楽天モバイルとしては、あくまで5Gの商用ネットワーク自体を全国に広げ、それをビジネスに生かしていくという考えが強い。同社は新規参入したばかりでコンシューマー向けの4Gネットワーク整備を最優先しなければならないという事情もあり、「楽天市場」をはじめ、もともとコンシューマー向けが主体の事業を多く展開していることも影響しているだろう。
同社の商用5G網による実証実験が、B2B2Cを意識したスタジアムソリューションから始まっているというのも、そのことを象徴しているといえそうだ。益子氏も「コンシューマー向けのサービスが1つ大事と思っていて、そこの回線を安定させていくのが重要。そこができないうちは法人向けの工場(向けビジネス)という話はやるわけにはいかない」と話し、あくまでコンシューマー向けのエリアやサービスを充実させることに最優先で取り組み、それが実現した上でB2B2C、そしてB2Bへとビジネスの取り組みを本格化させていく方針のようだ。
新規参入の楽天モバイルは他の携帯大手3社とは異なり、今最も求められているのがコンシューマー向けサービスの充実、とりわけエリアの拡大であることに間違いない。同社は過去、エリア整備が思うように進まず総務省から指導を受けたこともあるだけに、コンシューマー向けサービスに多くのリソースを割く必要があることは確かだ。

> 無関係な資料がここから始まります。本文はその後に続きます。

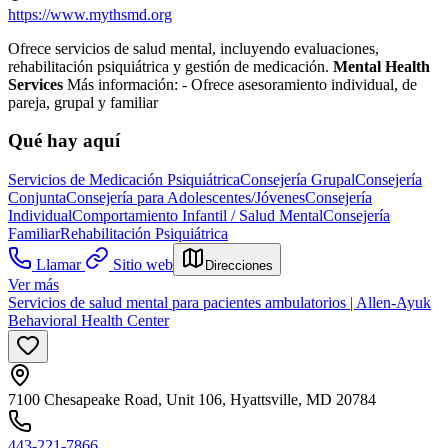
https://www.mythsmd.org
Ofrece servicios de salud mental, incluyendo evaluaciones,
rehabilitación psiquiátrica y gestión de medicación.
Mental Health
Services
Más información:
- Ofrece asesoramiento individual, de
pareja, grupal y familiar
Qué hay aquí
Servicios de Medicación Psiquiátrica
Consejería Grupal
Consejería
Conjunta
Consejería para Adolescentes/Jóvenes
Consejería
Individual
Comportamiento Infantil / Salud Mental
Consejería
Familiar
Rehabilitación Psiquiátrica
Llamar
Sitio web
Direcciones
Ver más
Servicios de salud mental para pacientes ambulatorios | Allen-Ayuk
Behavioral Health Center
7100 Chesapeake Road, Unit 106, Hyattsville, MD 20784
443-221-7866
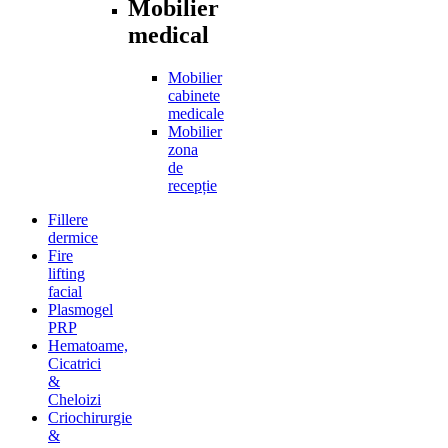
Mobilier
medical
Mobilier
cabinete
medicale
Mobilier
zona
de
recepție
Fillere
dermice
Fire
lifting
facial
Plasmogel
PRP
Hematoame,
Cicatrici
&
Cheloizi
Criochirurgie
&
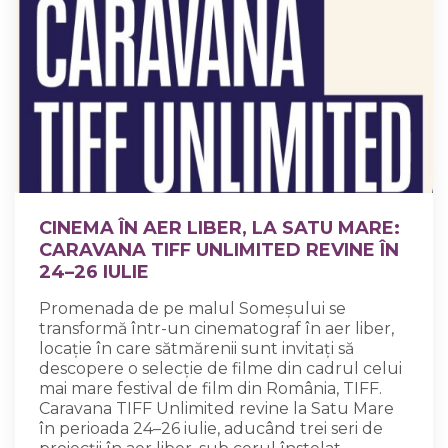
CINEMA ÎN AER LIBER, LA SATU MARE:
CARAVANA TIFF UNLIMITED REVINE ÎN
24–26 IULIE
Promenada de pe malul Someșului se
transformă într-un cinematograf în aer liber,
locație în care sătmărenii sunt invitați să
descopere o selecție de filme din cadrul celui
mai mare festival de film din România, TIFF.
Caravana TIFF Unlimited revine la Satu Mare
în perioada 24–26 iulie, aducând trei seri de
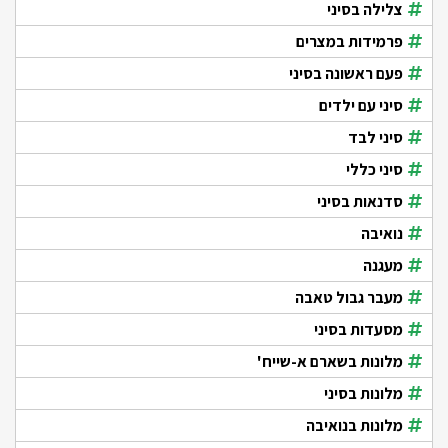
צלילה בסיני
פרמידות במצרים
פעם ראשונה בסיני
סיני עם ילדים
סיני לבד
סיני כללי
סדנאות בסיני
נואיבה
מעגנה
מעבר גבול טאבה
מסעדות בסיני
מלונות בשארם א-שייח'
מלונות בסיני
מלונות בנואיבה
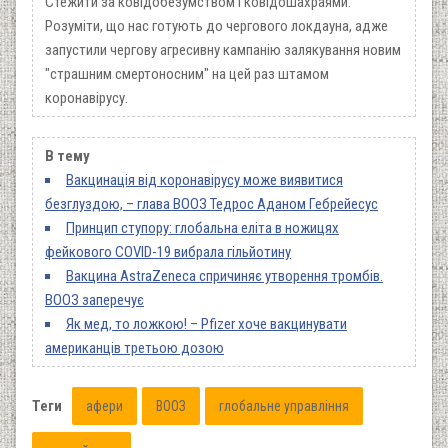
Стежити за ковідобезумством і ковідошахраями.
Розуміти, що нас готують до чергового локдауна, адже
запустили чергову агресивну кампанію залякування новим
"страшним смертоносним" на цей раз штамом
коронавірусу.
В тему
Вакцинація від коронавірусу може виявитися
безглуздою, – глава ВООЗ Тедрос Аданом Гебрейесус
Принцип ступору: глобальна еліта в ножицях
фейкового COVID-19 вибрала гільйотину
Вакцина AstraZeneca спричиняє утворення тромбів.
ВООЗ заперечує
Як мед, то ложкою! – Pfizer хоче вакцинувати
американців третьою дозою
Теги
афери
ВООЗ
глобальне управління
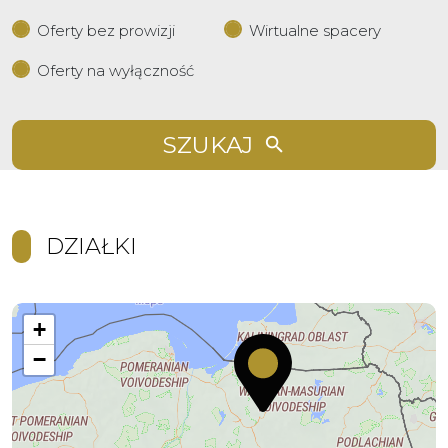
Oferty bez prowizji
Wirtualne spacery
Oferty na wyłączność
SZUKAJ
DZIAŁKI
+
−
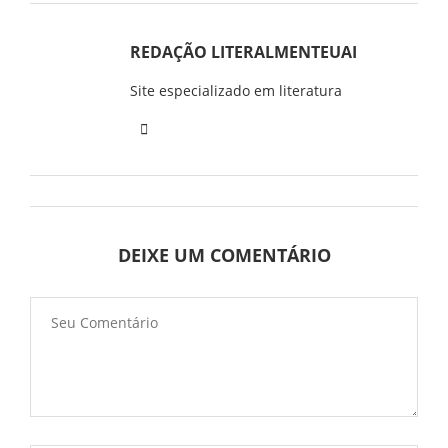
REDAÇÃO LITERALMENTEUAI
Site especializado em literatura
DEIXE UM COMENTÁRIO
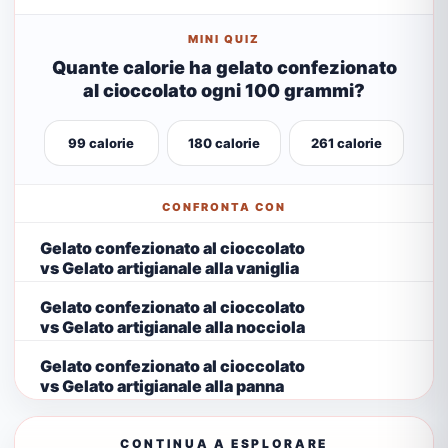
MINI QUIZ
Quante calorie ha gelato confezionato
al cioccolato ogni 100 grammi?
99 calorie
180 calorie
261 calorie
CONFRONTA CON
Gelato confezionato al cioccolato
vs Gelato artigianale alla vaniglia
Gelato confezionato al cioccolato
vs Gelato artigianale alla nocciola
Gelato confezionato al cioccolato
vs Gelato artigianale alla panna
CONTINUA A ESPLORARE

ただ5Gに関しては、大手3社が2021年からエリアを急拡大させ、2021年度内にはSA運用への移行を始める計画だ。それに伴い、ビジネス開発の取り組みにも力が入れられていくことが予想されることから、楽天モバイルがコンシューマー向けのエリア整備に一定のめどが付く前に、法人顧客が奪われてしまう可能性もある。
一方で、プライベート5Gのような施策はコンシューマー向けのエリアに左右されることなくスピーディーに展開できることから、楽天モバイルにも十分ポテンシャルがある。社内リソースやノウハウなどの問題もあるだろうが、実益を得るという意味でもエリアを限定した産業向けの取り組みはもっと積極化しても良いのではないかと感じたというのが正直なところだ。